───── RECORDED DATA ─────

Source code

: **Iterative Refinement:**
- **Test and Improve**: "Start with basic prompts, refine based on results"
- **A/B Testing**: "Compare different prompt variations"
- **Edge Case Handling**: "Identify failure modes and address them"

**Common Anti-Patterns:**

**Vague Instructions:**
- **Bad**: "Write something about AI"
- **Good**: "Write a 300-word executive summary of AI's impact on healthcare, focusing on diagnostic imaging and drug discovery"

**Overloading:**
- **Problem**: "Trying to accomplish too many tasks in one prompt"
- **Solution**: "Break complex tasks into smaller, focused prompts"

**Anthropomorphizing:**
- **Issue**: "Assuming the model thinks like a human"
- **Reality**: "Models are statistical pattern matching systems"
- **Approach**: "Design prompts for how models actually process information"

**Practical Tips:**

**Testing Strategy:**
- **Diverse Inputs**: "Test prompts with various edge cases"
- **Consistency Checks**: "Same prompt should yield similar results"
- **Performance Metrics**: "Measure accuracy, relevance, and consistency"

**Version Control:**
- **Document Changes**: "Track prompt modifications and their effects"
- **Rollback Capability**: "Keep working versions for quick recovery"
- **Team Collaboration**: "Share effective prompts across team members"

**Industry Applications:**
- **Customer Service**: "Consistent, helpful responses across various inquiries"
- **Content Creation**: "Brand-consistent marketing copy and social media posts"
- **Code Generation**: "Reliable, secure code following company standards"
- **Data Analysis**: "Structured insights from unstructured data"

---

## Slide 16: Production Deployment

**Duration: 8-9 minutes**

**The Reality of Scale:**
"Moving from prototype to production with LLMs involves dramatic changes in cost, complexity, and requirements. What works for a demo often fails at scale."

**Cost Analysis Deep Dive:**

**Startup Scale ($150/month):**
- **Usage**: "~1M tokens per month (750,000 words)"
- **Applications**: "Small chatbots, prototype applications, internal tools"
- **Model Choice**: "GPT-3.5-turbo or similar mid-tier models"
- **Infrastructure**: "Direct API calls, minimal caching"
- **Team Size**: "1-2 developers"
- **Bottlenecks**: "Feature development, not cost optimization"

─────

◆ **EXERCISE OBJECTIVE**: Recast every line of the records above as a numbered list, omitting the blank lines.

◆ **REPLY TO THE TASK**:
1. Source code
2. : **Iterative Refinement:**
3. - **Test and Improve**: "Start with basic prompts, refine based on results"
4. - **A/B Testing**: "Compare different prompt variations"
5. - **Edge Case Handling**: "Identify failure modes and address them"
6. **Common Anti-Patterns:**
7. **Vague Instructions:**
8. - **Bad**: "Write something about AI"
9. - **Good**: "Write a 300-word executive summary of AI's impact on healthcare, focusing on diagnostic imaging and drug discovery"
10. **Overloading:**
11. - **Problem**: "Trying to accomplish too many tasks in one prompt"
12. - **Solution**: "Break complex tasks into smaller, focused prompts"
13. **Anthropomorphizing:**
14. - **Issue**: "Assuming the model thinks like a human"
15. - **Reality**: "Models are statistical pattern matching systems"
16. - **Approach**: "Design prompts for how models actually process information"
17. **Practical Tips:**
18. **Testing Strategy:**
19. - **Diverse Inputs**: "Test prompts with various edge cases"
20. - **Consistency Checks**: "Same prompt should yield similar results"
21. - **Performance Metrics**: "Measure accuracy, relevance, and consistency"
22. **Version Control:**
23. - **Document Changes**: "Track prompt modifications and their effects"
24. - **Rollback Capability**: "Keep working versions for quick recovery"
25. - **Team Collaboration**: "Share effective prompts across team members"
26. **Industry Applications:**
27. - **Customer Service**: "Consistent, helpful responses across various inquiries"
28. - **Content Creation**: "Brand-consistent marketing copy and social media posts"
29. - **Code Generation**: "Reliable, secure code following company standards"
30. - **Data Analysis**: "Structured insights from unstructured data"
31. ---
32. ## Slide 16: Production Deployment
33. **Duration: 8-9 minutes**
34. **The Reality of Scale:**
35. "Moving from prototype to production with LLMs involves dramatic changes in cost, complexity, and requirements. What works for a demo often fails at scale."
36. **Cost Analysis Deep Dive:**
37. **Startup Scale ($150/month):**
38. - **Usage**: "~1M tokens per month (750,000 words)"
39. - **Applications**: "Small chatbots, prototype applications, internal tools"
40. - **Model Choice**: "GPT-3.5-turbo or similar mid-tier models"
41. - **Infrastructure**: "Direct API calls, minimal caching"
42. - **Team Size**: "1-2 developers"
43. - **Bottlenecks**: "Feature development, not cost optimization"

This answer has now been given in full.